"Let’s talk of graves, of worms, and epitaphs;
Write sorrow on the bosom of the earth,
Let us sit upon the ground
And tell sad stories of the death of kings;
How some have been deposed; some slain in war,
Some haunted by the ghosts they have deposed;
Some poison’d by their wives: some sleeping kill’d;
Rupert Goold’s adaptation of Richard II opens with these lines, paraphrased from the King’s depressed musings of Act III, Scene II. This both ominously foreshadows the inevitable end of the titular monarch while at the same time introduces his character (played by Ben Whishaw) as a strangely introspective one, so given to flowery existential thoughts that he is completely out of touch with reality. Indeed, Whishaw’s portrayal of the King is a masterful one. Soft-spoken and emasculated, he glides around in a sort of daze, playing with his words rather than leading his own country. “We were not born to sue,” he exclaims angrily when his subjects refuse to be ruled by him, “but to command.” This is spoken as a petulant child and establishes him as a character uncomfortably aware of his own impotence but unable to fully come to terms with it.
Patrick Stewart also gives a strong performance as old John of Gaunt, whose famous speech about his love of England is delivered with conviction through a dramatic close-up of his dying face. Pale and sweat-covered, he spits his curses to Richard and declares his patriotism with a vitality the King was never able to possess. This is pointed out to the audience, not only through Shakespeare’s words, “O, no! thou diest, though I the sicker be,” but also through a reflection of this scene towards the end of the film, where an iron-clad Richard attempts to give an equally rousing speech. The close-up on his face, also covered in a sheen of cold sweat, reveals a man more listless, more unsure, who can do nothing as his world collapses around him.
Performances aside, this is a richly beautiful adaptation. Goold seizes the references to the traitors as “three Judases” and the rebels to Pontius Pilate to create allusions to Richard as Jesus. He is clothed in white and set on a donkey, and stands meekly before a crowd of his former friends and subjects as he is dethroned. In the scene on the castle balcony, there is, inexplicably, an angel figure on either side of him and a halo behind his head, all made out of card. We see, then, that this is nothing more than a King with a severe Christ-complex; he believes himself to be a blameless, persecuted sovereign and sees himself as divinely appointed by God, yet he is the opposite. Vain, affected and inadequate, he is blinded by his own sense of worth and too moved by his own suffering to care about anyone but himself.
The film is not without sympathy for Richard, however. In his final scene, he sits barely-clothed in a prison that is more like a dark cave, his complicated metaphysical conceits spilling out almost compulsively.
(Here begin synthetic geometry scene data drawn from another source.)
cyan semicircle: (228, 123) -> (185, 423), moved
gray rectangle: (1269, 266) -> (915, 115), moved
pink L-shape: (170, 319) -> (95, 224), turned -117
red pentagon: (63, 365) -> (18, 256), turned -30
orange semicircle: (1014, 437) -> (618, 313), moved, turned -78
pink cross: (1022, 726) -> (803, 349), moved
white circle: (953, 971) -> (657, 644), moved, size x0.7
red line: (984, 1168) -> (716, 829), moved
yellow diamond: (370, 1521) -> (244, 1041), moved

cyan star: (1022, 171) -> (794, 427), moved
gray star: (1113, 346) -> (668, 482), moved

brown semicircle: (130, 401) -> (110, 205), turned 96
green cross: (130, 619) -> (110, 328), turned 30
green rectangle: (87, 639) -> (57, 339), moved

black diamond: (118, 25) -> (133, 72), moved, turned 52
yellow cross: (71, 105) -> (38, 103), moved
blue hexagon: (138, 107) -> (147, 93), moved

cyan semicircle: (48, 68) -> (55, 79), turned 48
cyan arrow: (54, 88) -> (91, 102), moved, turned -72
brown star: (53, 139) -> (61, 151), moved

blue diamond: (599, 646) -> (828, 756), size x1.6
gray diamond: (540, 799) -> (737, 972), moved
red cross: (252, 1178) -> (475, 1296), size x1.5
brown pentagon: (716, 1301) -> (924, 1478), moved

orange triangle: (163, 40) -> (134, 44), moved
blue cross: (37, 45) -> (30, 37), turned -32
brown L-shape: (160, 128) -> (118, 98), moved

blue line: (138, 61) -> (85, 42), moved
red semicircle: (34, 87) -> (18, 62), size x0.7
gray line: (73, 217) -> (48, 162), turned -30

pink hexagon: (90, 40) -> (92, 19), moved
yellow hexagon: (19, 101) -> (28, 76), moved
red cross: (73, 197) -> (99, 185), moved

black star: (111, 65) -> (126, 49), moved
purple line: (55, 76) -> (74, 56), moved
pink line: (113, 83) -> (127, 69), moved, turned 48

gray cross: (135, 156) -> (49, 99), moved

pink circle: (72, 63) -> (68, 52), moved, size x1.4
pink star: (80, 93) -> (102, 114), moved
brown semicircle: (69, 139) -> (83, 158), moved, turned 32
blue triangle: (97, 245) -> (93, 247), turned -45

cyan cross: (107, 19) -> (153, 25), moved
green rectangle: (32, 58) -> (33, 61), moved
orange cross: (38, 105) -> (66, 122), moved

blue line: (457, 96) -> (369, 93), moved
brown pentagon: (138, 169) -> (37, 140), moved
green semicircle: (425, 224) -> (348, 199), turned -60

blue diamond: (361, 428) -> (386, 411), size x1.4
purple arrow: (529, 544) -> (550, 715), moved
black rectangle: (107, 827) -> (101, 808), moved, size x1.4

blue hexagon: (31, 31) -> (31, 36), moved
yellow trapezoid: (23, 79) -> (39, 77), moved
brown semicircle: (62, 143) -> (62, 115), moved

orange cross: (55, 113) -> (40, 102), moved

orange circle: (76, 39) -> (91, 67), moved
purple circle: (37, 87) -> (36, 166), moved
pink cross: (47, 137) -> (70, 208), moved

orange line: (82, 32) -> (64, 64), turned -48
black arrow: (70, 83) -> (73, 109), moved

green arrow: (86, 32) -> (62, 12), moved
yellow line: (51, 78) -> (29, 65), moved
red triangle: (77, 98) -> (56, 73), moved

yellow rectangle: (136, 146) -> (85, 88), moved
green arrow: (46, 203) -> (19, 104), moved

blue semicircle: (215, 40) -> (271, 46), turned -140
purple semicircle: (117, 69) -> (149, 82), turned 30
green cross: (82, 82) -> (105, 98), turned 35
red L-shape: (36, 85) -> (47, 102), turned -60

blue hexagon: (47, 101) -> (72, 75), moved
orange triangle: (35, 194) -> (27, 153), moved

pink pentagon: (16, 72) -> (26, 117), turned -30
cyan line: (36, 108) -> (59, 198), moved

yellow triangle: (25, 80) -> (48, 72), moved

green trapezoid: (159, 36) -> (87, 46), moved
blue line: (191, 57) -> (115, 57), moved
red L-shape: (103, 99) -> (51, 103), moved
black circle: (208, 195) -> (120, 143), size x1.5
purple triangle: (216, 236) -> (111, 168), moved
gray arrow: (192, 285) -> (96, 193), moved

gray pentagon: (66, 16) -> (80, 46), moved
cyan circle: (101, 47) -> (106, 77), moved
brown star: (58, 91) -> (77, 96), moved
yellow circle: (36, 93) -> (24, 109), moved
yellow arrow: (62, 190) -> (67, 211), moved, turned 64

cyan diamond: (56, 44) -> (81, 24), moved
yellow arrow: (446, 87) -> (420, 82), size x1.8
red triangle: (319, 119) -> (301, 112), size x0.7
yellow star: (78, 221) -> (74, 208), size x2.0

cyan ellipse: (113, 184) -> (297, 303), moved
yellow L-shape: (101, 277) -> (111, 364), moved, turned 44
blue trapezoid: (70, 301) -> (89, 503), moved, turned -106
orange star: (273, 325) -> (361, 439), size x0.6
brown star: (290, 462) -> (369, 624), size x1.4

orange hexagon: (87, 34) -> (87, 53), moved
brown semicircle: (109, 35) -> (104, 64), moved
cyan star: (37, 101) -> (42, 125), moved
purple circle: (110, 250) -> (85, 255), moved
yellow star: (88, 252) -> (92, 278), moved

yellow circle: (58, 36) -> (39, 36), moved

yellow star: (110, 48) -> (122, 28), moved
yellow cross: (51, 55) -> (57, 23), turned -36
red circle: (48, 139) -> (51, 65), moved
Goold makes a significant change to the original text by having him suddenly and brutally murdered not by Exton but by Aumerle, his last remaining friend. His bloodied body is the final addition to the literal and macabre collection of the dead brought before the new King’s throne, and the fearful guilt of Bolingbroke brings to mind the memory of the Bishop of Carlisle’s damning prophesy. The image of Richard as martyr is once again invoked, and the stage is set for the promised “disorder, horror, fear and mutiny” to come.